Андрей ФЕДАРЕНКО

Одноклассник

Приехав в деревню, я пошел в гости к бывшему однокласснику.

Мы сели на лавочке во дворе. Был вечер позднего лета, тихий, уставший… Если бы я был художником и захотел нарисовать этот вечер, то использовал бы только три краски: синюю, желтую и немного серой. Синий туман, желтая стерня и серые сумерки… Такими вечерами почему-то с особенным нетерпением ждешь ночи, тьмы, молодых голосов в конце улицы, девичьего смеха, легких шагов; кажется, что ты и не жил еще, что все у тебя впереди, что и тебя кто-то все еще помнит и ждет…

— Ты бы вот какую историю написал, — начинает одноклассник, хитровато взглянув на меня.

«Так возьми и напиши», — хочется ответить. Странные люди, откуда эта вера, что писатель перво-наперво должен бросаться на их сюжеты? Ему менее всего это интересно. Писателю нужна деталь, искра: какой-нибудь кленовый сухой лист у дороги, сломанная травинка, трещина в асфальте, случайно услышанная мелодия или даже просто чирканье спички о коробок, — и этого достаточно, чтобы сюжет сам собою «вспыхнул», придумался, и сюжет этот может получиться более реальным, чем любая жизненная история, потому что сфокусирует множество подобных историй…

Но никогда я так не отвечу своему однокласснику. Я буду слушать его. Он — калека. В руках он вертит клюку. У него уже десять лет болит нога.

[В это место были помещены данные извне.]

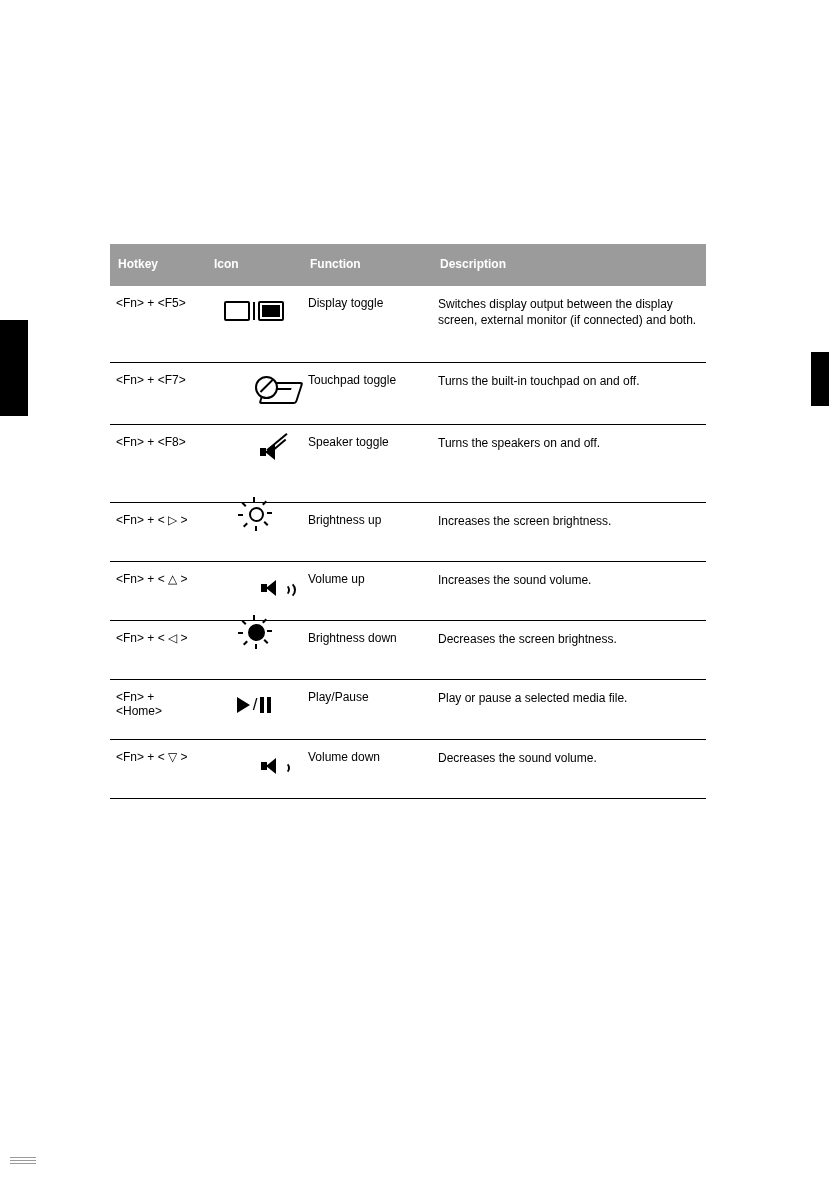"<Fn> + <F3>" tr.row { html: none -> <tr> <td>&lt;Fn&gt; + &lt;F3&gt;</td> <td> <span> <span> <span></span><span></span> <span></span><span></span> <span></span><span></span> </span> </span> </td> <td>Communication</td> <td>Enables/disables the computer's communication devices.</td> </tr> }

В школе он был обычный, как все, парень, потом поступил в железнодорожный техникум, доучился до последнего курса, и вдруг нога заболела и стала сохнуть. Ни врачи, ни санатории не помогли. Она и теперь сохнет, стала совсем короткой, маленькой.

Одноклассник умный, как и обычно умны люди, на которых беда наваливается с молодых лет, — должен быть умным, чтобы выжить.

— Ты смог бы помнить человека, не видя его лет, скажем, пять, десять? — спрашивает одноклассник.

— Не-а, — легкомысленно отвечаю я.

— А я вот помню…

И одноклассник рассказал. Когда он перешел на последний курс техникума, все у него было замечательно. Молодой, здоровый, хорошо учился, через год — в армию. Но вот это, — что скоро в армию, его больше всего и мучило. У него не было девушки. Просто как-то не везло с этим. Может, потому, что жил не в общежитии, а у родственников на квартире, в чужом городе, ни на дискотеки не бегал, ни на танцы, никуда особо не высовывался, сидел дома, «зубрил». А в их группе были почти одни парни.

И вот на последнем курсе ему страшно захотелось быть таким как все, чтобы потом так же, как все, хвастаться, что знает, как это происходит.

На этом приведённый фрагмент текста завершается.